## TASK BRIEF:
Transcribe exactly the lines from the one holding "calculation" to the end of the data below, including both of those lines and no others.
----- SUPPLIED DATA
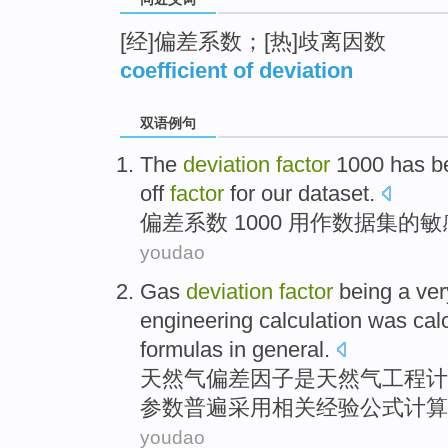
[经]偏差系数；[热]歧离因数
coefficient of deviation
双语例句
The
deviation
factor
1000 has b
off
factor
for our
dataset
.
偏差
系数
1000
用作数据集
的
敏
youdao
Gas
deviation
factor
being
a
ve
engineering
calculation
was
cal
formulas
in
general
.
天然气
偏差
因子
是
天然气
工程
计
参数普遍
采用
相关经验
公式
计算
youdao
----------
## SOLUTION TO THE EXERCISE:
calculation
was
cal
formulas
in
general
.
天然气
偏差
因子
是
天然气
工程
计
参数普遍
采用
相关经验
公式
计算
youdao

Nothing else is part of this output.